We use airflow in a hybrid ETL system. By this I mean that some of our DAGs are not scheduled but externally triggered using the Airflow API.
We are trying to do the following: Have a sensor in a scheduled DAG (DAG1) that senses that a task inside an externally triggered DAG (DAG2) has run.
For example, the DAG1 runs at 11 am, and we want to be sure that DAG2 has run (due to an external trigger) at least once since 00:00. I have tried to set execution_delta = timedelta(hours=11) but the sensor is sensing nothing. I think the problem is that the sensor tries to look for a task that has been scheduled exactly at 00:00. This won't be the case, as DAG2 can be triggered at any time from 00:00 to 11:00.
Is there any solution that can serve the purpose we need? I think we might need to create a custom Sensor, but it feels strange to me that the native Airflow Sensor does not solve this issue.
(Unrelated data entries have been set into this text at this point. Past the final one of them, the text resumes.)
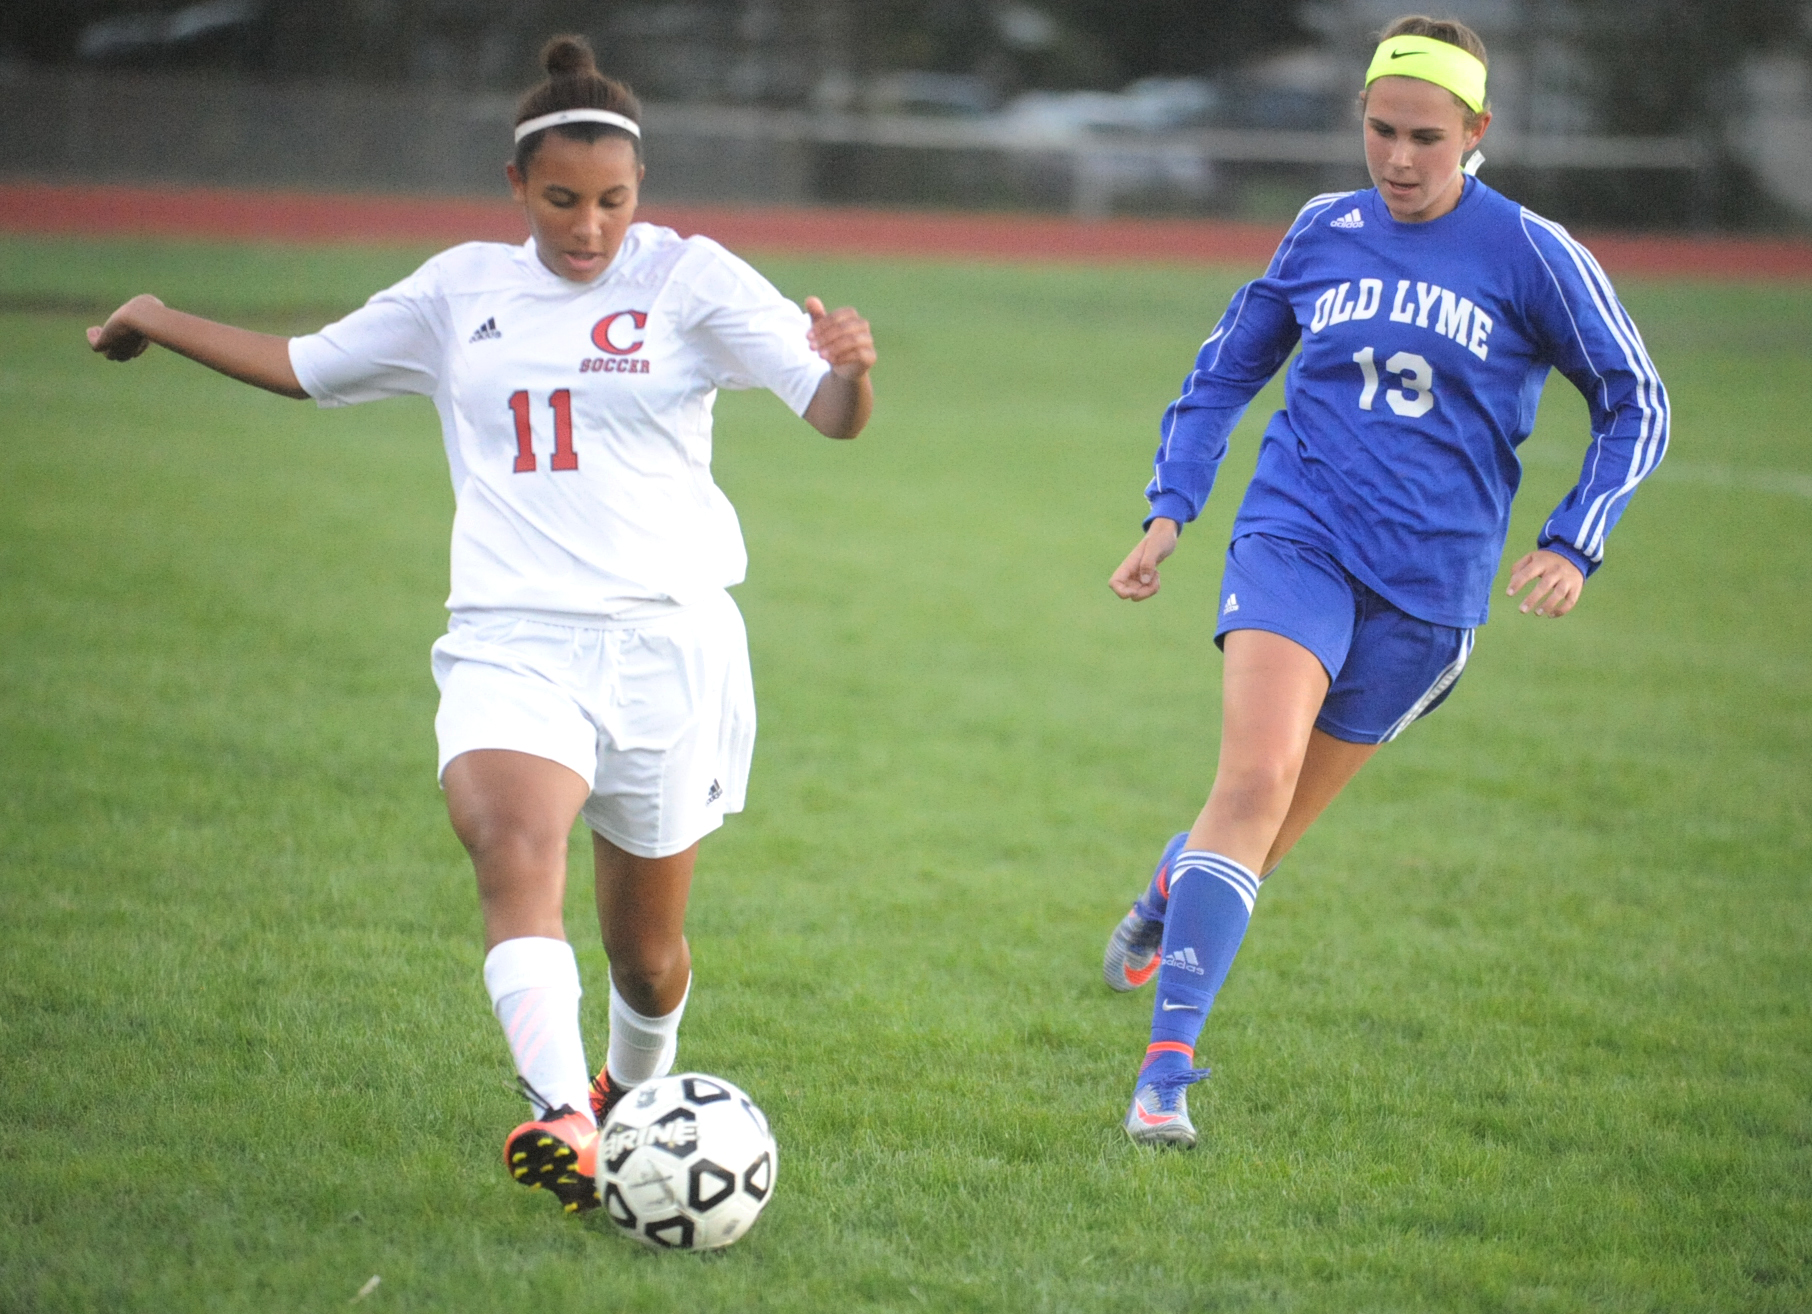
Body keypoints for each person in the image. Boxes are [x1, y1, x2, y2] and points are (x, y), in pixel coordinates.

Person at [86, 35, 876, 1209]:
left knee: (647, 964)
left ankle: (619, 1095)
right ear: (517, 187)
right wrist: (158, 314)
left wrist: (853, 368)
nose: (590, 228)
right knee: (513, 854)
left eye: (613, 201)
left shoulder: (691, 278)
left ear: (639, 193)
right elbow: (305, 366)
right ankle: (560, 1111)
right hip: (514, 637)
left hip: (670, 647)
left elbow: (830, 412)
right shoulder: (459, 290)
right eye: (563, 199)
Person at [1100, 15, 1666, 1147]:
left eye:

This is the sensor I'm defining:
from datetime import timedelta
from airflow.sensors import external_task
sensor = external_task.ExternalTaskSensor(
task_id='sensor',
dag=dag,
external_dag_id='DAG2',
external_task_id='sensed_task',
mode='reschedule',
check_existence=True,
execution_delta=timedelta(hours=int(execution_type)),
poke_interval=10 * 60, # Check every 10 minutes
timeout=1 * 60 * 60, # Allow for 1 hour of delay in execution
)